> _WORK INSTRUCTIONS_
Copy the lines from the one holding "List the series in order of" through the one holding "Does any single", both included, without any pictures.

> _DATA TO USE_

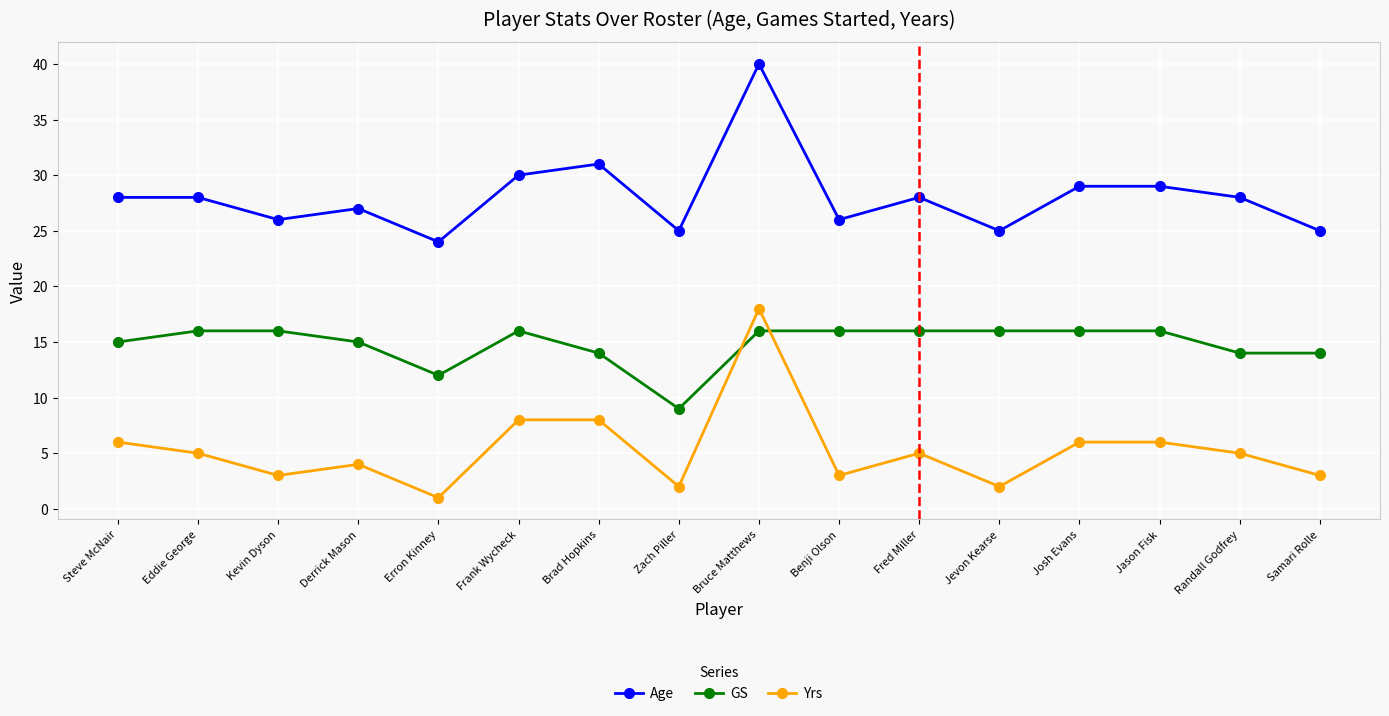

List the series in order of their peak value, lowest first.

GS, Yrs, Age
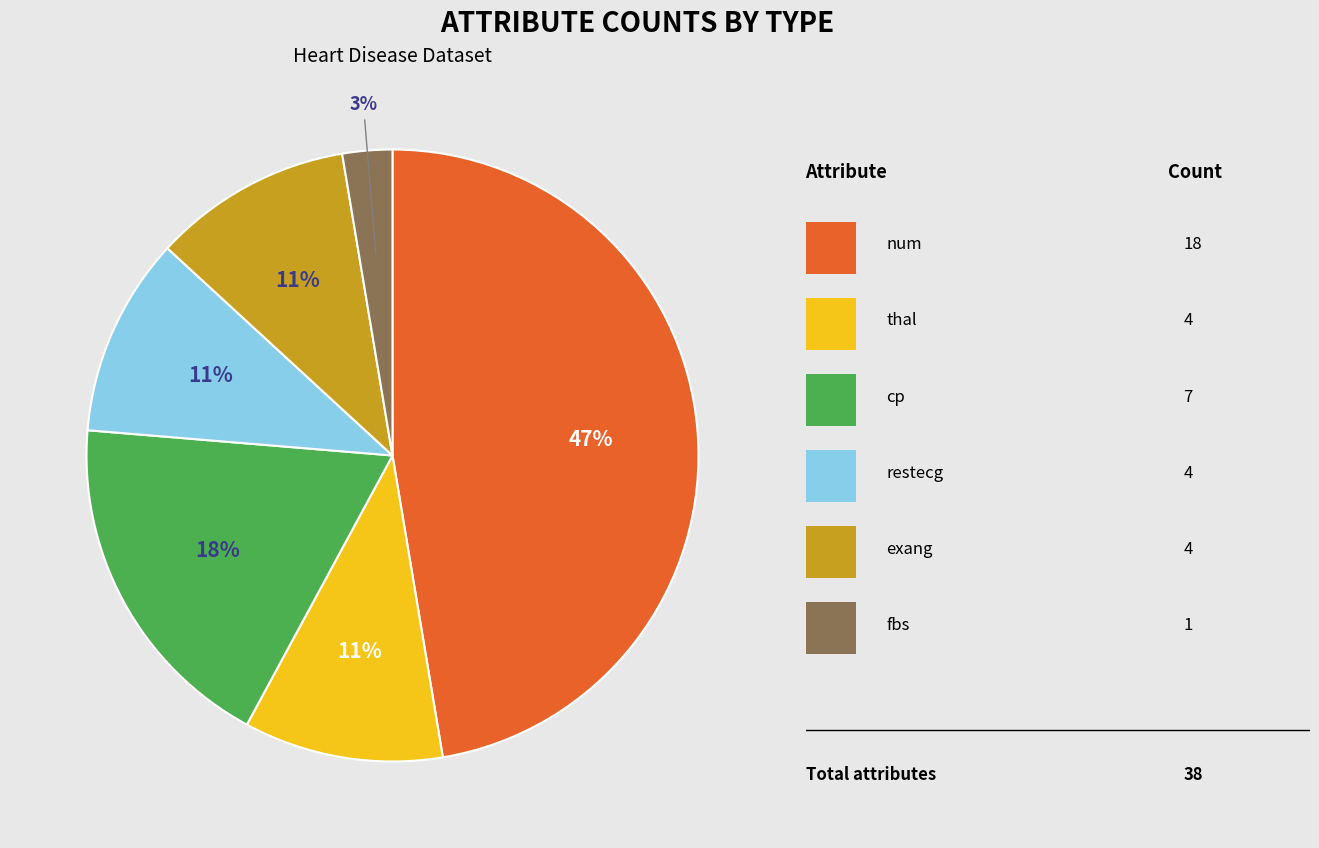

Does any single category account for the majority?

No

--

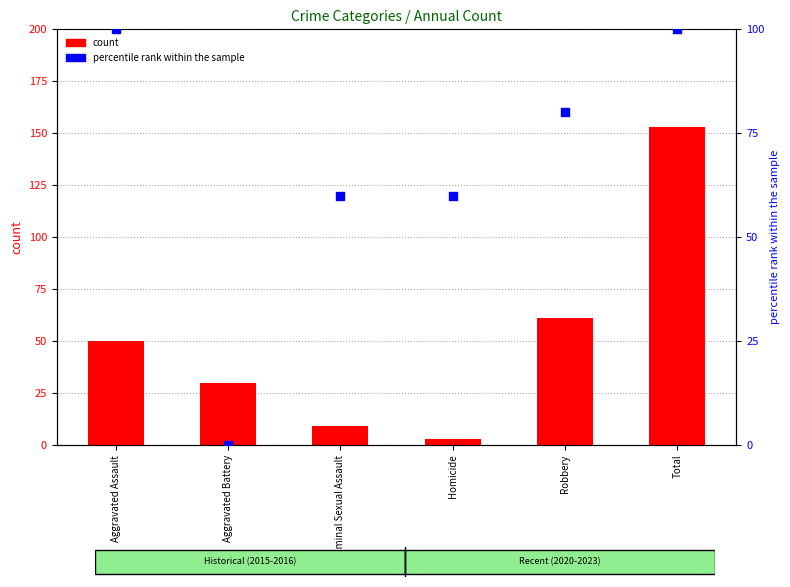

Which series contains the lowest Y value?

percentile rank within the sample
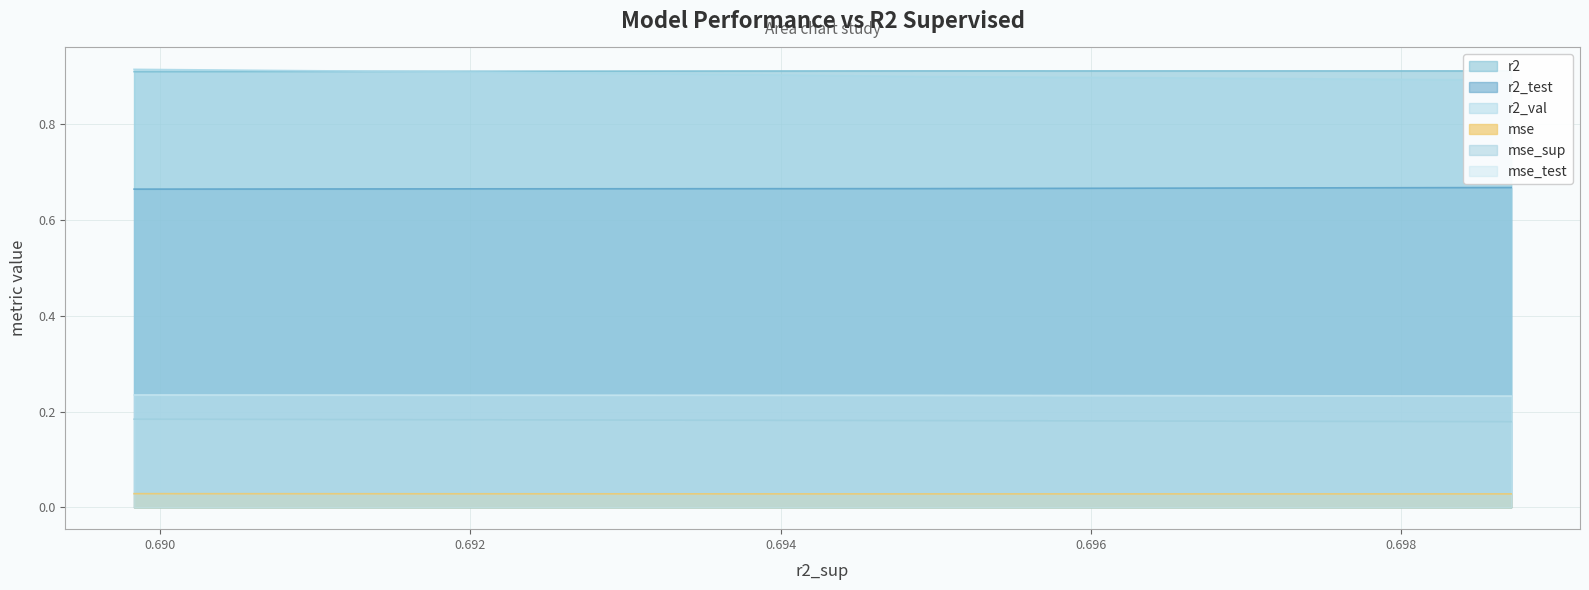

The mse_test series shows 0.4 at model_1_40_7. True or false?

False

--

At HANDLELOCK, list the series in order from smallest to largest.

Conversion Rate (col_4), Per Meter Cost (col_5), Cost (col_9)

> _RESULT_
List the series in order of their peak value, lowest first.

GS, Yrs, Age

Does any single category account for the majority?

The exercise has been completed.